Directive:
This task calls for copying every line of the records that includes the word "indipendentemente".

Data for analysis:
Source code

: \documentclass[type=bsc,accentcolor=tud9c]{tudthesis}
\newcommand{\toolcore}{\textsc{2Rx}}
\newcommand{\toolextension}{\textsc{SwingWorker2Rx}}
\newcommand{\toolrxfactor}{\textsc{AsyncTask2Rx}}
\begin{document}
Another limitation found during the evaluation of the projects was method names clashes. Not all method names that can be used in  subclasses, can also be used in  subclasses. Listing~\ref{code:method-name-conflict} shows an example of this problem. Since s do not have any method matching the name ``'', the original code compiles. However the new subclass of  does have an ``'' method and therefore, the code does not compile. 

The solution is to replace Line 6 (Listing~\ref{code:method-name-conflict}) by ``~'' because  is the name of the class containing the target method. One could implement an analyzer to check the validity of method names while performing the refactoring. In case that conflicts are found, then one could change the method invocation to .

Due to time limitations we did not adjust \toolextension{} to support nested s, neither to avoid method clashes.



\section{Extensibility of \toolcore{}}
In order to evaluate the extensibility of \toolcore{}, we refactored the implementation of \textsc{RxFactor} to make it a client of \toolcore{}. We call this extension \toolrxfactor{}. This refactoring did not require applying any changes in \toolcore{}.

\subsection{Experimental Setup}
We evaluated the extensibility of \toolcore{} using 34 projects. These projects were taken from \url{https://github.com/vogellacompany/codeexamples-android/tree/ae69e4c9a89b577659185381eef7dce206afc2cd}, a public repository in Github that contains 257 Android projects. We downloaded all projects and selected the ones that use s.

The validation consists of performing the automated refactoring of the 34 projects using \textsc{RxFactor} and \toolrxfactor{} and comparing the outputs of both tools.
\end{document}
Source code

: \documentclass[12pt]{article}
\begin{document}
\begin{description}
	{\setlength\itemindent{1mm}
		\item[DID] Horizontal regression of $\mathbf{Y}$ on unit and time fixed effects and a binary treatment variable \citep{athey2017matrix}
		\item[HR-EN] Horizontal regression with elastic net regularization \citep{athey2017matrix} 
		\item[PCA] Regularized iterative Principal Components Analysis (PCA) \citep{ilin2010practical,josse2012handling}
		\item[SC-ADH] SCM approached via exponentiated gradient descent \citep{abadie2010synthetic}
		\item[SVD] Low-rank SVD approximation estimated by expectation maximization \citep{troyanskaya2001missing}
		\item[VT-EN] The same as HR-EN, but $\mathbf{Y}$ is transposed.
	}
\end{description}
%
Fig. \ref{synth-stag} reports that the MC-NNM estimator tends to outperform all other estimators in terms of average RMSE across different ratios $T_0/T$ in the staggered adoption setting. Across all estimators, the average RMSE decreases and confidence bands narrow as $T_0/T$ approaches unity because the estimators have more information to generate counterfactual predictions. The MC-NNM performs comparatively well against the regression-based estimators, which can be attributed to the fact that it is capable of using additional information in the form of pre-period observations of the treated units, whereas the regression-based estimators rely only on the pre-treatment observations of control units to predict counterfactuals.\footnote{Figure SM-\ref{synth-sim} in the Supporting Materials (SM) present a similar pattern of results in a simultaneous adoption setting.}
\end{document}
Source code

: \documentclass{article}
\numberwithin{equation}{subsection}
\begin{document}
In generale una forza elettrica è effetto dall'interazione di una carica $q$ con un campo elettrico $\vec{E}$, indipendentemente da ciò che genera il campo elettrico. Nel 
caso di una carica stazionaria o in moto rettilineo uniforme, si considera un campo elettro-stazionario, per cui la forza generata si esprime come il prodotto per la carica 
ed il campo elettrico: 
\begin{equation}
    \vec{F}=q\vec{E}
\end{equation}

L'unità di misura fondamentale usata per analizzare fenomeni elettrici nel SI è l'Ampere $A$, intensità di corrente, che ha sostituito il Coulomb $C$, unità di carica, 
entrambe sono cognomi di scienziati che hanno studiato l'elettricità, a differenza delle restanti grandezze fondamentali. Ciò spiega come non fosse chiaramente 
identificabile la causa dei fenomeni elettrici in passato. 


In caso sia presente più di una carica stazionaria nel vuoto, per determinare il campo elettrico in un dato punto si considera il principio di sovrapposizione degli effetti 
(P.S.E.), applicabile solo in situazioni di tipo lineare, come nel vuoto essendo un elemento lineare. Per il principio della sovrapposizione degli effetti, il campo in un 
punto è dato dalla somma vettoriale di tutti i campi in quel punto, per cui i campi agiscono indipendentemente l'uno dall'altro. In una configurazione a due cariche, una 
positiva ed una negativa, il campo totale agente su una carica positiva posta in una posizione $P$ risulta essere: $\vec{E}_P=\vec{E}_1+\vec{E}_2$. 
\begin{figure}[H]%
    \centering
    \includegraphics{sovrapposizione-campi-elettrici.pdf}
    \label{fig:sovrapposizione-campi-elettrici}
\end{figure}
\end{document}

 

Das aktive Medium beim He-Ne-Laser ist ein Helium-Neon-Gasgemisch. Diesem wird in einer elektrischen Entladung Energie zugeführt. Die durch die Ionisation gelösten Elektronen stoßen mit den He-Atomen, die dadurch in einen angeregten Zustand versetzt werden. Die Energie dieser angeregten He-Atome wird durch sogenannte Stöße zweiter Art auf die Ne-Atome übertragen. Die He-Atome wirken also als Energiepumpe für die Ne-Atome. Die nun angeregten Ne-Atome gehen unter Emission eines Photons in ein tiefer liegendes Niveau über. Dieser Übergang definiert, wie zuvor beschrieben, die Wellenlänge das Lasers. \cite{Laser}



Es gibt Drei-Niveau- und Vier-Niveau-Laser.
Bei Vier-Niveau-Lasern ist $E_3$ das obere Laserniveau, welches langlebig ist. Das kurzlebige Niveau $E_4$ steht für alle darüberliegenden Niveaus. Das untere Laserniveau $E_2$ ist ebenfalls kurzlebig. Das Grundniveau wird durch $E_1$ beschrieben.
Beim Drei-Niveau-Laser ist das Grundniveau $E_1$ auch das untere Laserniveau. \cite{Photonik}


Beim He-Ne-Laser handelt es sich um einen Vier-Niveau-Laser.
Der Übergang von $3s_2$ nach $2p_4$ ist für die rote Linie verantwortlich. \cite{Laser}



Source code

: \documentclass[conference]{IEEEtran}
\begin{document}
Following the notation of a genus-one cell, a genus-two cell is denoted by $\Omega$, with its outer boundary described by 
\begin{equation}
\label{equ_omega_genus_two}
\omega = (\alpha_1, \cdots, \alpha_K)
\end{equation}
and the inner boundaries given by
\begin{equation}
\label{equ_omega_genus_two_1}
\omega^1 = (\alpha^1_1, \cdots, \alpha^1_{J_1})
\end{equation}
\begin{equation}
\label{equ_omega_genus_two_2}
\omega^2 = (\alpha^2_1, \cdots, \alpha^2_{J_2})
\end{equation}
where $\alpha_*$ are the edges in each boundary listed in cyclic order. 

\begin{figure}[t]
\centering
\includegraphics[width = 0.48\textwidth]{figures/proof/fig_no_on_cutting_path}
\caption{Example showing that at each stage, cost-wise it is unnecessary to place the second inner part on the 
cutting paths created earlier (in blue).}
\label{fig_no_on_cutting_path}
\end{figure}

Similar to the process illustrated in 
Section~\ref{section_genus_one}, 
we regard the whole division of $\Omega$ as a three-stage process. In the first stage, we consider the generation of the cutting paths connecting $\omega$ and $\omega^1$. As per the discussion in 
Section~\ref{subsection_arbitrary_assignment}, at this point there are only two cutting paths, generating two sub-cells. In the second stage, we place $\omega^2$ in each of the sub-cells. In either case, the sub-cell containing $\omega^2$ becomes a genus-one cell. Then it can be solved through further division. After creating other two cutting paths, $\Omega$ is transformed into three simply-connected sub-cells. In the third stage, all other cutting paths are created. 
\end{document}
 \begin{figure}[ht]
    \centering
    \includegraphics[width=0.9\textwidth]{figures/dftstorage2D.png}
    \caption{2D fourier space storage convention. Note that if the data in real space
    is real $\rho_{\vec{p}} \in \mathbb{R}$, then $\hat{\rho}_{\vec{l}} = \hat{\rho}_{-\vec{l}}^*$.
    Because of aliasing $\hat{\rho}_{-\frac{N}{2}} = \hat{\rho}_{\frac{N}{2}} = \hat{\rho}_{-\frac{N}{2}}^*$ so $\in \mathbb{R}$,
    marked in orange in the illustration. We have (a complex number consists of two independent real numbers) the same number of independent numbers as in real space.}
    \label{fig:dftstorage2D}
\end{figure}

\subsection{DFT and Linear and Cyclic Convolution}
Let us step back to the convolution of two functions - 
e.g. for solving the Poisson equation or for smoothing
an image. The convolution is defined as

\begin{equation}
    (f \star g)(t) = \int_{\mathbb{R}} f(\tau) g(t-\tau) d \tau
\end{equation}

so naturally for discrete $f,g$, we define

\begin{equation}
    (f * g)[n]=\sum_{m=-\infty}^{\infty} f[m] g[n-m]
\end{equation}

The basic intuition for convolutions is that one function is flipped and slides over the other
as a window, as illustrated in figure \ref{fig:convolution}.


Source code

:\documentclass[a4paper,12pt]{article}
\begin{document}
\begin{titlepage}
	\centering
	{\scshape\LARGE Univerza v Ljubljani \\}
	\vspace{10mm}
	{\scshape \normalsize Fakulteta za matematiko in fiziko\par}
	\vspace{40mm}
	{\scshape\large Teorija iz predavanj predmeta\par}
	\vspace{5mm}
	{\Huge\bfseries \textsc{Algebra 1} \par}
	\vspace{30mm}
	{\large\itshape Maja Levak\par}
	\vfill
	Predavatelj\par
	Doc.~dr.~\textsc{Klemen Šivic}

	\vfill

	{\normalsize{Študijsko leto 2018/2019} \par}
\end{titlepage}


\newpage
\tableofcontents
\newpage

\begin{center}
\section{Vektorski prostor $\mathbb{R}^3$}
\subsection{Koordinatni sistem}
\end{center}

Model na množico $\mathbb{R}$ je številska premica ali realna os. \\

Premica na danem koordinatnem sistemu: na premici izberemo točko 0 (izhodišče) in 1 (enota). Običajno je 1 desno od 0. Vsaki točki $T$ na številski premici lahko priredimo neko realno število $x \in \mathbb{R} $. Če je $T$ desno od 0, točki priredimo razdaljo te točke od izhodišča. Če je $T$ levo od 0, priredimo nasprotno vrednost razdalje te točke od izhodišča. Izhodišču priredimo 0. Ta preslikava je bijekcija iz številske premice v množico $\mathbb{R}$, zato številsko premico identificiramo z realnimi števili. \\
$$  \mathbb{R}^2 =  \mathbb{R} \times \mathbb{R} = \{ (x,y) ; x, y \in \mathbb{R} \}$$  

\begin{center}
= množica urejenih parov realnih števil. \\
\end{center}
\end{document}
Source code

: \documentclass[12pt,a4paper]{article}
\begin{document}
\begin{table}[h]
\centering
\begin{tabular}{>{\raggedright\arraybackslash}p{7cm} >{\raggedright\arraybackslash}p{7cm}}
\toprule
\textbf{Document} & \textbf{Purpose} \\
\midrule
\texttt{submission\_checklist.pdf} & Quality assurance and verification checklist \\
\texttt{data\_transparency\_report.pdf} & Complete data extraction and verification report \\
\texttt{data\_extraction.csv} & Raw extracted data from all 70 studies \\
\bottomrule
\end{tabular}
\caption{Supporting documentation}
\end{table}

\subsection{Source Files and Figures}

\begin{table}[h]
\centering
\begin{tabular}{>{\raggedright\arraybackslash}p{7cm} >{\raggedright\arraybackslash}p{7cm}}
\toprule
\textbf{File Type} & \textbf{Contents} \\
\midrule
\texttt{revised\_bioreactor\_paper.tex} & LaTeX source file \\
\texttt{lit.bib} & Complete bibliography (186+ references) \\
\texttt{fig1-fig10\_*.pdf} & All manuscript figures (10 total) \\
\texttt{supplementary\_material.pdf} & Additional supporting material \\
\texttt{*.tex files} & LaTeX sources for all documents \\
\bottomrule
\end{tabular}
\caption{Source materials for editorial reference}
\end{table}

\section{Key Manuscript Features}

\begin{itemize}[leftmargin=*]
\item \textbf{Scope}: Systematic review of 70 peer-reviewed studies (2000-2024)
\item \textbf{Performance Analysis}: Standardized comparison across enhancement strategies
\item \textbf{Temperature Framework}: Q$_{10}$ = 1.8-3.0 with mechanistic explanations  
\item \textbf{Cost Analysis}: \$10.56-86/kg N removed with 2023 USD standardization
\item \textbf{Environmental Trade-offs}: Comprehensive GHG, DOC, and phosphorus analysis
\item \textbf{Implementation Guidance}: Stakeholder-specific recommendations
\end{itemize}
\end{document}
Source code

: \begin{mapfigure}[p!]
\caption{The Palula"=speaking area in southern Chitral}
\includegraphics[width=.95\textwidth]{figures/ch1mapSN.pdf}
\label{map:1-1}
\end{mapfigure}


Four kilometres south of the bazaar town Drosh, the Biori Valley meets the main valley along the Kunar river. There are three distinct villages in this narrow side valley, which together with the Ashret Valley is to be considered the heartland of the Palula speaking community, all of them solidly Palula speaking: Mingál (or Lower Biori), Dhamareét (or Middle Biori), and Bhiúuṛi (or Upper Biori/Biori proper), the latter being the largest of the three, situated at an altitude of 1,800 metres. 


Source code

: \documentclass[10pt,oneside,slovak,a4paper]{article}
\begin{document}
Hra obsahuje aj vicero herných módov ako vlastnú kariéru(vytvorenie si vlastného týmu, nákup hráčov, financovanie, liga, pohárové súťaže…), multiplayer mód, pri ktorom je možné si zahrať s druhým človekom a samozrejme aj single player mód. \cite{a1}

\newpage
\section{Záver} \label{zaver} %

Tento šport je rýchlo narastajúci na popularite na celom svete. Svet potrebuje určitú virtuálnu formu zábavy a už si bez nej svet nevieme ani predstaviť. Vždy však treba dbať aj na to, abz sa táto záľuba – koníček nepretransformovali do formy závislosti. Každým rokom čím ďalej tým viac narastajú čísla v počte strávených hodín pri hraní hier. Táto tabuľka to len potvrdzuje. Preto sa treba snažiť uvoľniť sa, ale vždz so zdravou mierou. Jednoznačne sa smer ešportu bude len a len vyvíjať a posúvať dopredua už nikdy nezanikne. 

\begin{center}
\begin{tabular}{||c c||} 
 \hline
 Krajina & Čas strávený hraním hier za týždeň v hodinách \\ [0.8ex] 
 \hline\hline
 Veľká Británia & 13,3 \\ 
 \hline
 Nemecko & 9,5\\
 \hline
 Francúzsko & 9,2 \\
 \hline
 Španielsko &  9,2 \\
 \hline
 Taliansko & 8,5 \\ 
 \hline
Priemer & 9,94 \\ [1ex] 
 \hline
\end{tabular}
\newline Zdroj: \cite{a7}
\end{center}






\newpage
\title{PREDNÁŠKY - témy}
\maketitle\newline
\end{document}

Output for this task:
In generale una forza elettrica è effetto dall'interazione di una carica $q$ con un campo elettrico $\vec{E}$, indipendentemente da ciò che genera il campo elettrico. Nel 
punto è dato dalla somma vettoriale di tutti i campi in quel punto, per cui i campi agiscono indipendentemente l'uno dall'altro. In una configurazione a due cariche, una 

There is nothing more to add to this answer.